Ray Lewis Thinks Stabbing Someone Is Better Than Boating With Your Boys… My Words, Not His. (Our lawyers made me add that last part)

So let me get this straight. A guy isn’t allowed to have legal fun (if you’re willing to overlook the pot and “foreign white substance” seen in some photos), but getting all stabby in Hotlanta is acceptable?

james franco wait

That’s the way Ray Lewis sees the world. 

While spending his morning as a guest on the miserable excuse for a human life Colin Cowherd’s show, Ray Lewis had a few takes on the Odell Beckham situation in New York that made my eyes roll so hard they bounced off the back of my skull.

“Where there’s no God, there’s chaos. Odell has removed God from his life. This is a kid who grew up under the covenant of who God really is. And everything he’s doing, he’s crying out for help. We have a lot of people reporting about it, but it’s always been the duty of elders to go back to help him. So that’s why I raised my hand. I told him ‘I’m here. Whatever you need.’”

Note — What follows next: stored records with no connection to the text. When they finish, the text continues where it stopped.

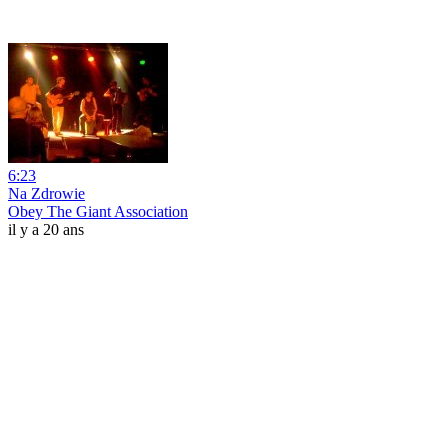
6:23
Na Zdrowie
Obey The Giant Association
il y a 20 ans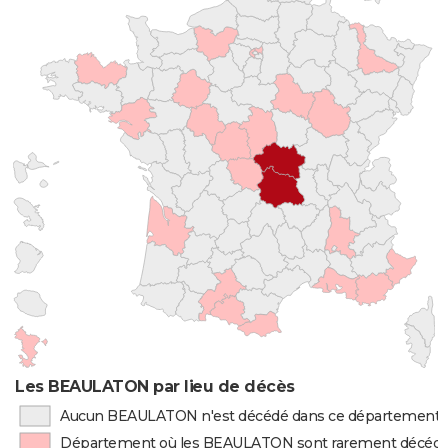
Les BEAULATON par lieu de décès
Aucun BEAULATON n'est décédé dans ce département
Département où les BEAULATON sont rarement décéd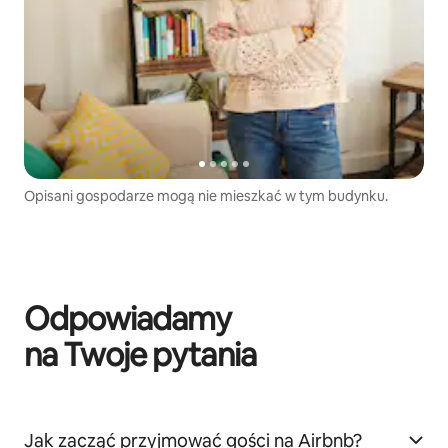
Opisani gospodarze mogą nie mieszkać w tym budynku.
Odpowiadamy
na Twoje pytania
Jak zacząć przyjmować gości na Airbnb?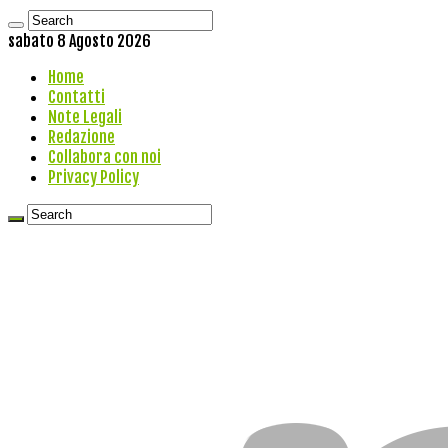
sabato 8 Agosto 2026
Home
Contatti
Note Legali
Redazione
Collabora con noi
Privacy Policy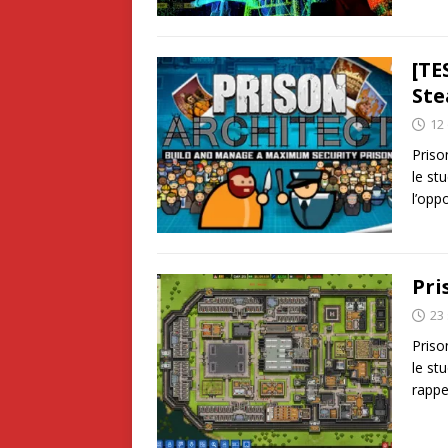
[TE
St
12
Priso
le st
l’opp
Pri
23
Priso
le st
rappe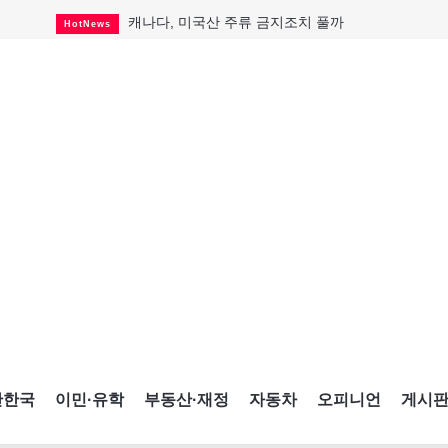
캐나다, 미국산 주류 금지조치 풀까
HotNews
제주 전국체전 10월16일 개막
CultureSports
퇴역 군용기, 산불 진화에 투입
HotNews
국세청 등 해킹 피해자 보상 청구 시작
HotNews
살사축제 총격 용의자 기소
HotNews
아동병원 직원 성범죄 혐의로 기소
HotNews
미국 영주권 수속 한인, 공항서 체포돼
HotNews
K-컬처 크루즈 타고 토론토 달군다
CultureSports
CNE에 한국의 맛과 멋 스며든다
HotNews
간한국
이민·유학
부동산·재정
자동차
오피니언
게시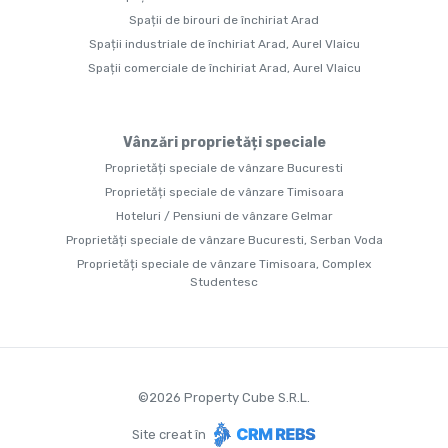
Spații de birouri de închiriat Arad
Spații industriale de închiriat Arad, Aurel Vlaicu
Spații comerciale de închiriat Arad, Aurel Vlaicu
Vânzări proprietăți speciale
Proprietăți speciale de vânzare Bucuresti
Proprietăți speciale de vânzare Timisoara
Hoteluri / Pensiuni de vânzare Gelmar
Proprietăți speciale de vânzare Bucuresti, Serban Voda
Proprietăți speciale de vânzare Timisoara, Complex
Studentesc
©
2026
Property Cube S.R.L.
Site creat în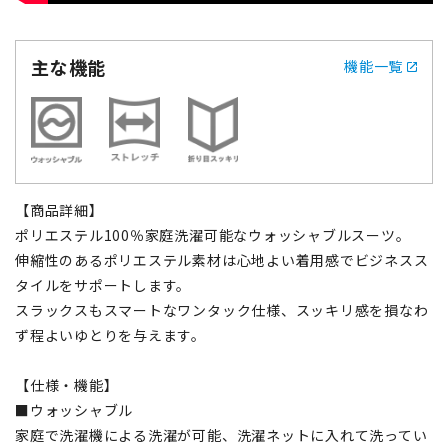
主な機能
機能一覧
【商品詳細】
ポリエステル100％家庭洗濯可能なウォッシャブルスーツ。
伸縮性のあるポリエステル素材は心地よい着用感でビジネスス
タイルをサポートします。
スラックスもスマートなワンタック仕様、スッキリ感を損なわ
ず程よいゆとりを与えます。
【仕様・機能】
■ウォッシャブル
家庭で洗濯機による洗濯が可能、洗濯ネットに入れて洗ってい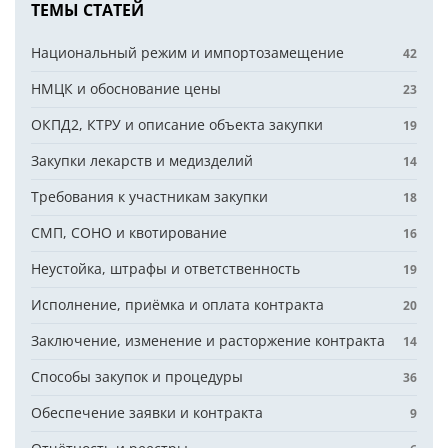
ТЕМЫ СТАТЕЙ
Национальный режим и импортозамещение
42
НМЦК и обоснование цены
23
ОКПД2, КТРУ и описание объекта закупки
19
Закупки лекарств и медизделий
14
Требования к участникам закупки
18
СМП, СОНО и квотирование
16
Неустойка, штрафы и ответственность
19
Исполнение, приёмка и оплата контракта
20
Заключение, изменение и расторжение контракта
14
Способы закупок и процедуры
36
Обеспечение заявки и контракта
9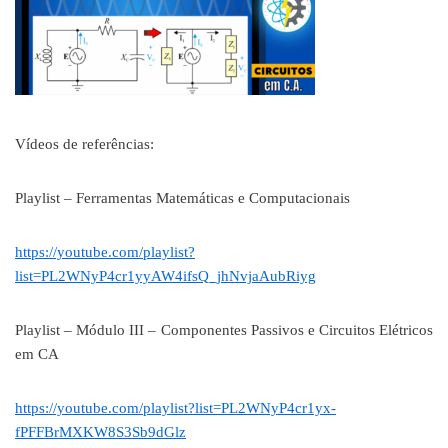
Vídeos de referências:
Playlist – Ferramentas Matemáticas e Computacionais
https://youtube.com/playlist?
list=PL2WNyP4cr1yyAW4ifsQ_jhNvjaAubRiyg
Playlist – Módulo III – Componentes Passivos e Circuitos Elétricos
em CA
https://youtube.com/playlist?list=PL2WNyP4cr1yx-
fPFFBrMXKW8S3Sb9dGlz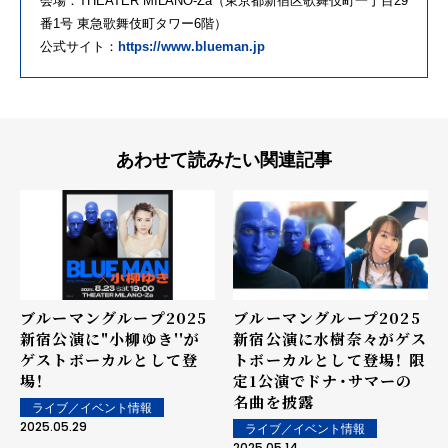
会場：THEATER MILANO-Za（東京都新宿区歌舞伎町一丁目29
番1号 東急歌舞伎町タワー6階）
公式サイト：
https://www.blueman.jp
あわせて読みたい関連記事
ブルーマングループ2025
ブルーマングループ2025
新宿公演に"小柳ゆき''が
新宿公演に水樹奈々がゲス
ゲストボーカルとして登
トボーカルとして登場！ 限
場！
定1公演でドナ・サマーの
名曲を披露
ライブ／イベント情報
2025.05.29
ライブ／イベント情報
2025.05.14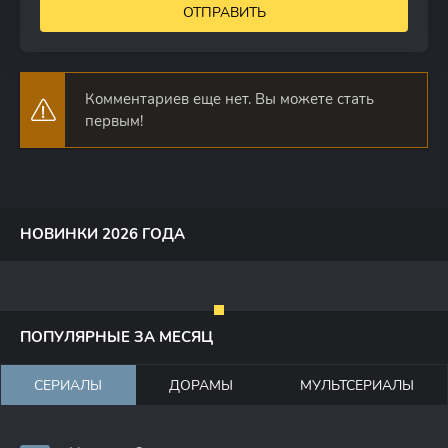
ОТПРАВИТЬ
Комментариев еще нет. Вы можете стать
первым!
НОВИНКИ 2026 ГОДА
ПОПУЛЯРНЫЕ ЗА МЕСЯЦ
СЕРИАЛЫ
ДОРАМЫ
МУЛЬТСЕРИАЛЫ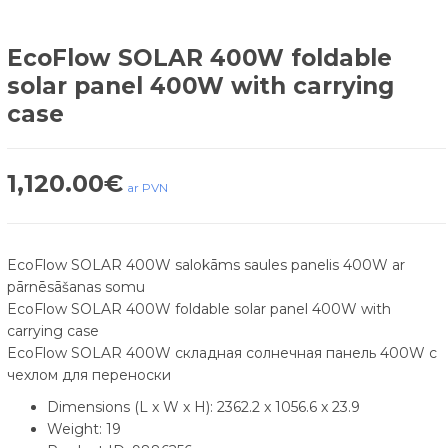
EcoFlow SOLAR 400W foldable
solar panel 400W with carrying
case
1,120.00
€
ar PVN
EcoFlow SOLAR 400W salokāms saules panelis 400W ar
pārnēsāšanas somu
EcoFlow SOLAR 400W foldable solar panel 400W with
carrying case
EcoFlow SOLAR 400W cкладная солнечная панель 400W с
чехлом для переноски
Dimensions (L x W x H): 2362.2 x 1056.6 x 23.9
Weight: 19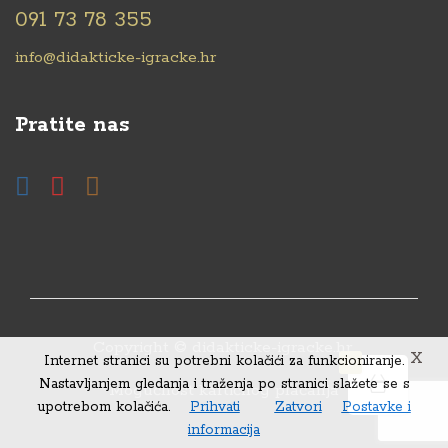
091 73 78 355
info@didakticke-igracke.hr
Pratite nas
Copyright © didakticke-igracke.hr.
X
Internet stranici su potrebni kolačići za funkcioniranje.
0
Nastavljanjem gledanja i traženja po stranici slažete se s
Mogućnost kartičnog plaćanja
upotrebom kolačića.
Prihvati
Zatvori
Postavke i
informacija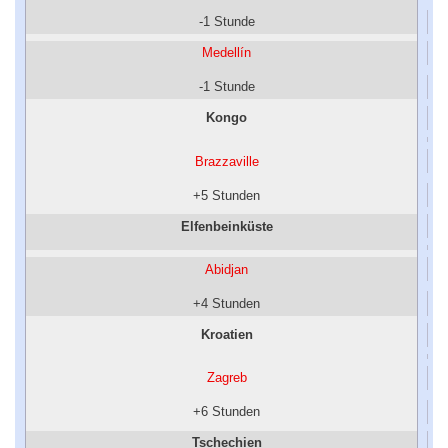
-1 Stunde
Medellín
-1 Stunde
Kongo
Brazzaville
+5 Stunden
Elfenbeinküste
Abidjan
+4 Stunden
Kroatien
Zagreb
+6 Stunden
Tschechien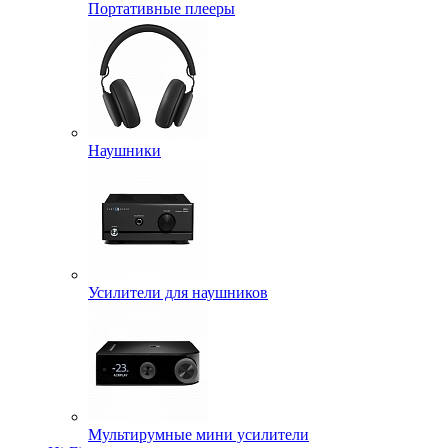
Портативные плееры
Наушники
Усилители для наушников
Мультирумные мини усилители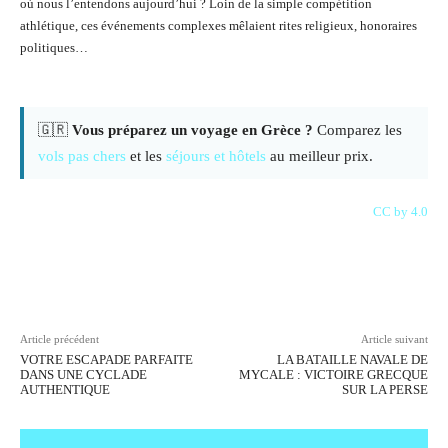
où nous l’entendons aujourd’hui ? Loin de la simple compétition
athlétique, ces événements complexes mêlaient rites religieux, honoraires
politiques…
🇬🇷
Vous préparez un voyage en Grèce ?
Comparez les
vols pas chers
et les
séjours et hôtels
au meilleur prix.
CC by 4.0
Facebook
X
Pinterest
WhatsAp
Article précédent
Article suivant
VOTRE ESCAPADE PARFAITE
LA BATAILLE NAVALE DE
DANS UNE CYCLADE
MYCALE : VICTOIRE GRECQUE
AUTHENTIQUE
SUR LA PERSE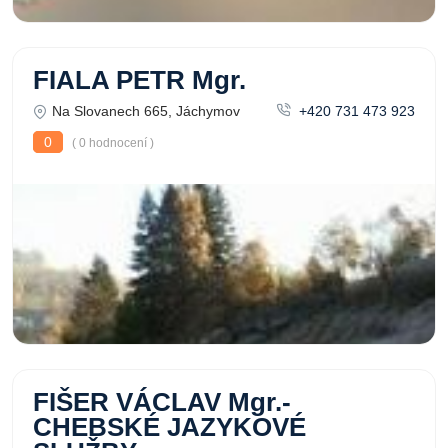
FIALA PETR Mgr.
Na Slovanech 665, Jáchymov
+420 731 473 923
0
( 0 hodnocení )
FIŠER VÁCLAV Mgr.-
CHEBSKÉ JAZYKOVÉ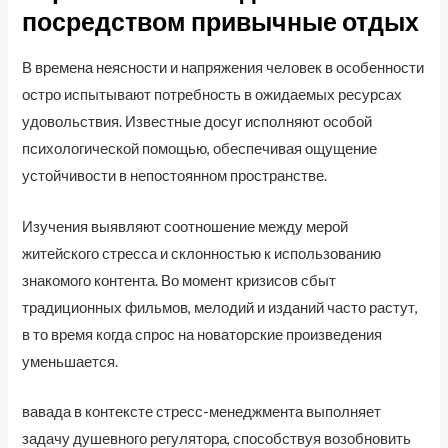
посредством привычные отдых
В времена неясности и напряжения человек в особенности
остро испытывают потребность в ожидаемых ресурсах
удовольствия. Известные досуг исполняют особой
психологической помощью, обеспечивая ощущение
устойчивости в непостоянном пространстве.
Изучения выявляют соотношение между мерой
житейского стресса и склонностью к использованию
знакомого контента. Во момент кризисов сбыт
традиционных фильмов, мелодий и изданий часто растут,
в то время когда спрос на новаторские произведения
уменьшается.
вавада в контексте стресс-менеджмента выполняет
задачу душевного регулятора, способствуя возобновить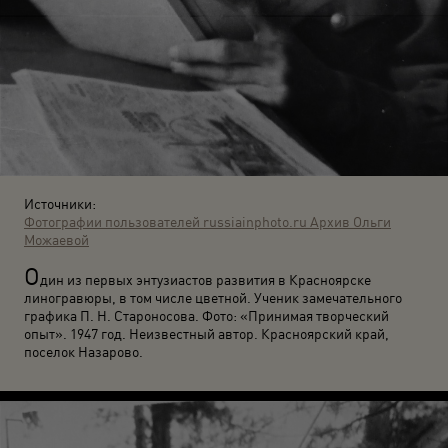
Источники:
Фотографии пользователей russiainphoto.ru
Архив Ольги
Можаевой
О
дин из первых энтузиастов развития в Красноярске
линогравюры, в том числе цветной. Ученик замечательного
графика П. Н. Староносова. Фото: «Принимая творческий
опыт». 1947 год. Неизвестный автор. Красноярский край,
поселок Назарово.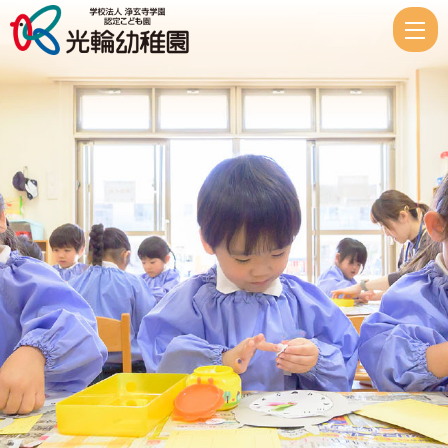
入
園
式
|
認
定
こ
ど
も
光
輪
幼
稚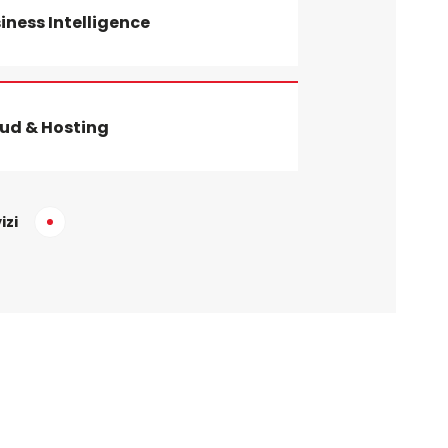
iness Intelligence
ud & Hosting
izi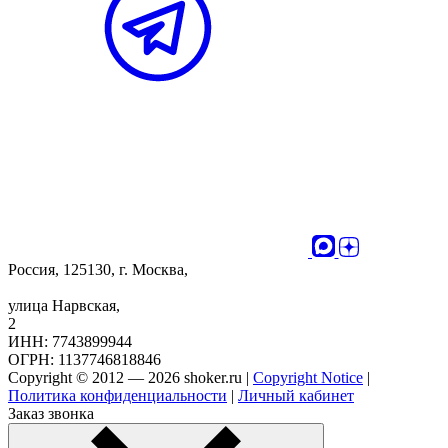
Россия, 125130, г. Москва,
улица Нарвская,
2
ИНН: 7743899944
ОГРН: 1137746818846
Copyright © 2012 — 2026 shoker.ru |
Copyright Notice
|
Политика конфиденциальности
|
Личный кабинет
Заказ звонка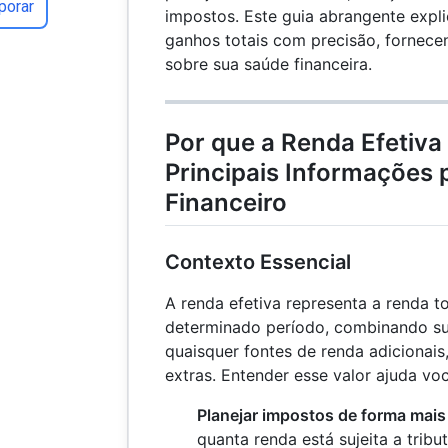
porar
impostos. Este guia abrangente expl
ganhos totais com precisão, fornece
sobre sua saúde financeira.
Por que a Renda Efetiva
Principais Informações 
Financeiro
Contexto Essencial
A renda efetiva representa a renda 
determinado período, combinando s
quaisquer fontes de renda adicionai
extras. Entender esse valor ajuda voc
Planejar impostos de forma mais
quanta renda está sujeita a tribu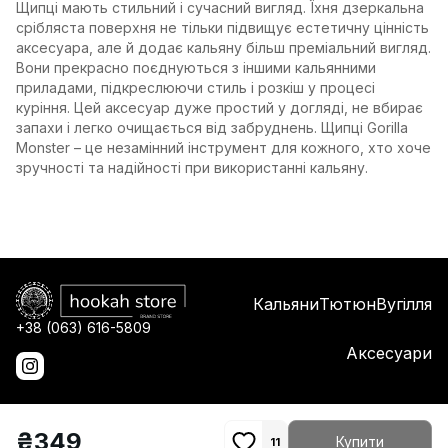
Щипці мають стильний і сучасний вигляд. Їхня дзеркальна
срібляста поверхня не тільки підвищує естетичну цінність
аксесуара, але й додає кальяну більш преміальний вигляд.
Вони прекрасно поєднуються з іншими кальянними
приладами, підкреслюючи стиль і розкіш у процесі
куріння. Цей аксесуар дуже простий у догляді, не вбирає
запахи і легко очищається від забруднень. Щипці Gorilla
Monster – це незамінний інструмент для кожного, хто хоче
зручності та надійності при використанні кальяну.
Кальяни
Тютюн
Вугілля
+38 (063) 616-5809
Аксесуари
₴
349
Купити
11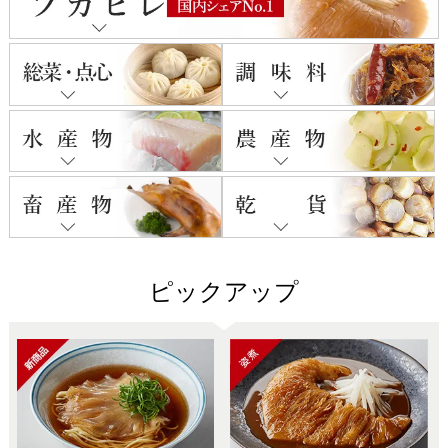
ピックアップ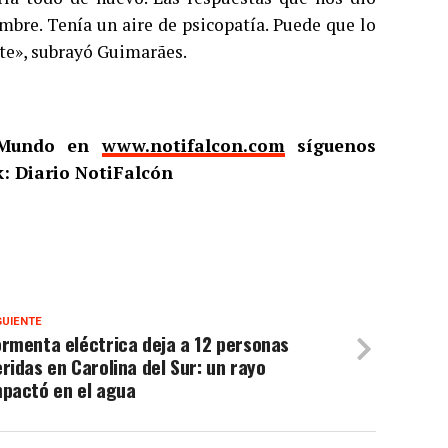
mbre. Tenía un aire de psicopatía. Puede que lo
te», subrayó Guimarães.
l Mundo en
www.notifalcon.com
síguenos
: Diario NotiFalcón
GUIENTE
rmenta eléctrica deja a 12 personas
ridas en Carolina del Sur: un rayo
mpactó en el agua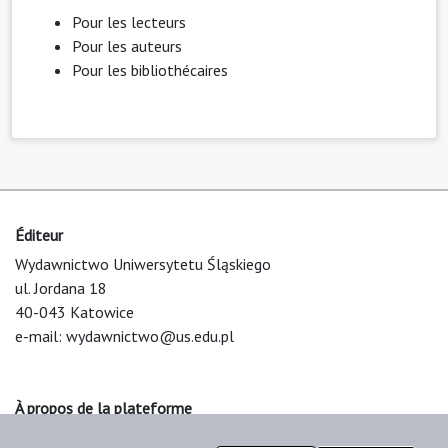
Pour les lecteurs
Pour les auteurs
Pour les bibliothécaires
Éditeur
Wydawnictwo Uniwersytetu Śląskiego
ul. Jordana 18
40-043 Katowice
e-mail:
wydawnictwo@us.edu.pl
À propos de la plateforme
© 2025 Uniwersytet Śląski w Katowicach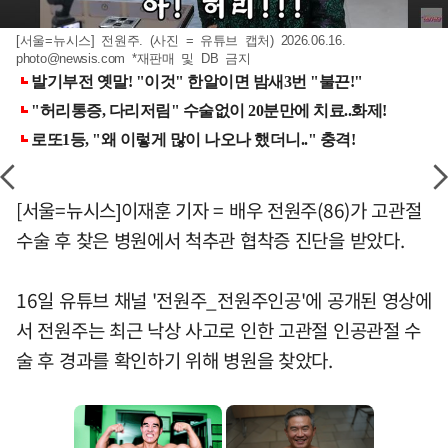
[서울=뉴시스] 전원주. (사진 = 유튜브 캡처) 2026.06.16.
photo@newsis.com
*재판매 및 DB 금지
[서울=뉴시스]이재훈 기자 = 배우 전원주(86)가 고관절
수술 후 찾은 병원에서 척추관 협착증 진단을 받았다.
16일 유튜브 채널 '전원주_전원주인공'에 공개된 영상에
서 전원주는 최근 낙상 사고로 인한 고관절 인공관절 수
술 후 경과를 확인하기 위해 병원을 찾았다.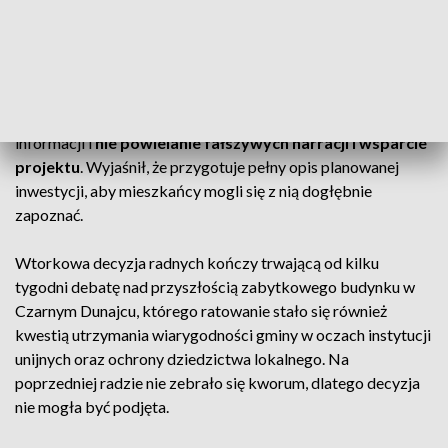
mieszkańcami
.
Głosowanie i apel burmistrza
Burmistrz zwrócił się do mieszkańców o weryfikowanie
informacji i
nie powielanie fałszywych narracji i wsparcie
projektu
. Wyjaśnił, że przygotuje pełny opis planowanej
inwestycji, aby mieszkańcy mogli się z nią dogłębnie
zapoznać.
Wtorkowa decyzja radnych kończy trwającą od kilku
tygodni debatę nad przyszłością zabytkowego budynku w
Czarnym Dunajcu, którego ratowanie stało się również
kwestią utrzymania wiarygodności gminy w oczach instytucji
unijnych oraz ochrony dziedzictwa lokalnego. Na
poprzedniej radzie nie zebrało się kworum, dlatego decyzja
nie mogła być podjęta.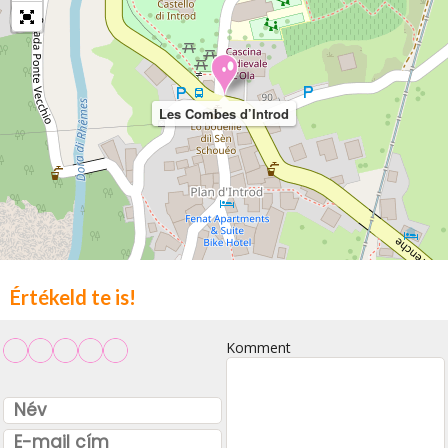
Les Combes d’Introd
Értékeld te is!
Komment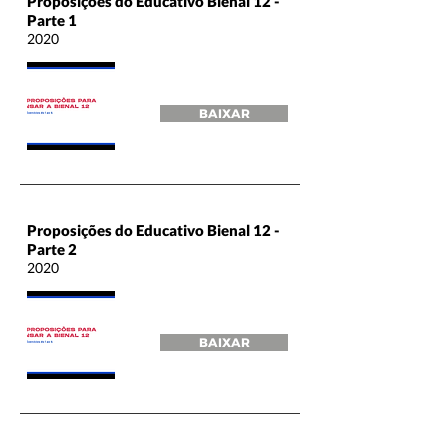
Proposições do Educativo Bienal 12 -
Parte 1
2020
BAIXAR
Proposições do Educativo Bienal 12 -
Parte 2
2020
BAIXAR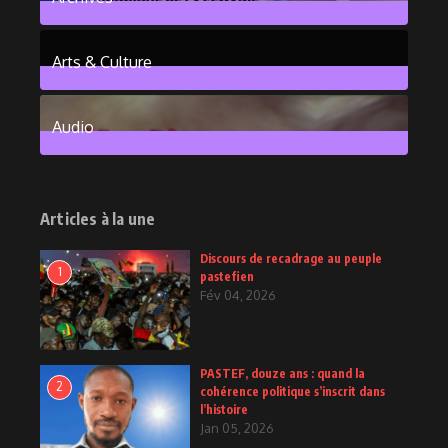
101
Posts
Arts & Culture
6
Posts
Audio
2
Posts
Articles à la une
Discours de recadrage au peuple
1
pastefien
Fév 04, 2026
PASTEF, douze ans : quand la
2
cohérence politique s’inscrit dans
l’histoire
Jan 05, 2026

Remember, this is the guy who (allegedly) killed not one, but two guys and got away with it. Yes, the same guy who ditched his blood stained suit in a dumpster after his OJ Simpson cosplay routine is now preaching about having God in your life. I’m more likely to take cooking lessons from Jeffrey Dahmer than following Ray Lewis’ life lessons, no matter what he says. He could’ve said “you know Odell, I don’t think Barry Larkin gets recognition for his greatness despite the Hall of Fame induction” and I’d still tell Ray Lewis to fuck off. Do I believe Barry Larkin was a gift from God to the baseball world? Yes, but if Ray Lewis is saying it, it makes me question it a little bit.

I really don’t get all the hubbub around Odell Beckham and why people think he’s such a problem. So the guy likes to have a little fun and just one lady at at time isn’t enough for him. Why become an NFL wide receiver if you can’t live that lifestyle? I’m not saying I think every pass catching freak of nature should live life full-tilt with ladies, booze, and that gat-damn rock music; but if Odell wants to live that way, so be it. Does it make him less of a wide receiver and not worthy of catching passes from The Last Manning Standing? I don’t think so. In fact, it might make him a better wide receiver because he’s fueled to keep up that lifestyle and he knows catching passes is his only way to keep a good thing going.

Knowing that I need blogging to fuel my cheese coney benders is all that keeps me going some days. If it weren’t for that, I doubt I’d even have carpal tunnel. Can you imagine such a world? I don’t think I want to, but it’s all for the love of the game and it’s what keeps guys like me and Odell ticking.

Keep the coney eating and pass catching to freaks like me and Odell (respectively), Ray. Sir Beckham is just fine in New York and he’ll have the last laugh when he catches 12 touchdowns on a 7-9 team. You’re just lucky it was trash day behind some restaurant in Atlanta.

On second thought, never mind. Odell’s a cancer and New York should trade him immediately.. I’m thinking: Odell Beckham for Vontaze Burfict and a batch of Mike Brown’s famous Mock Turtle Soup. I’ll make the trade call for ya.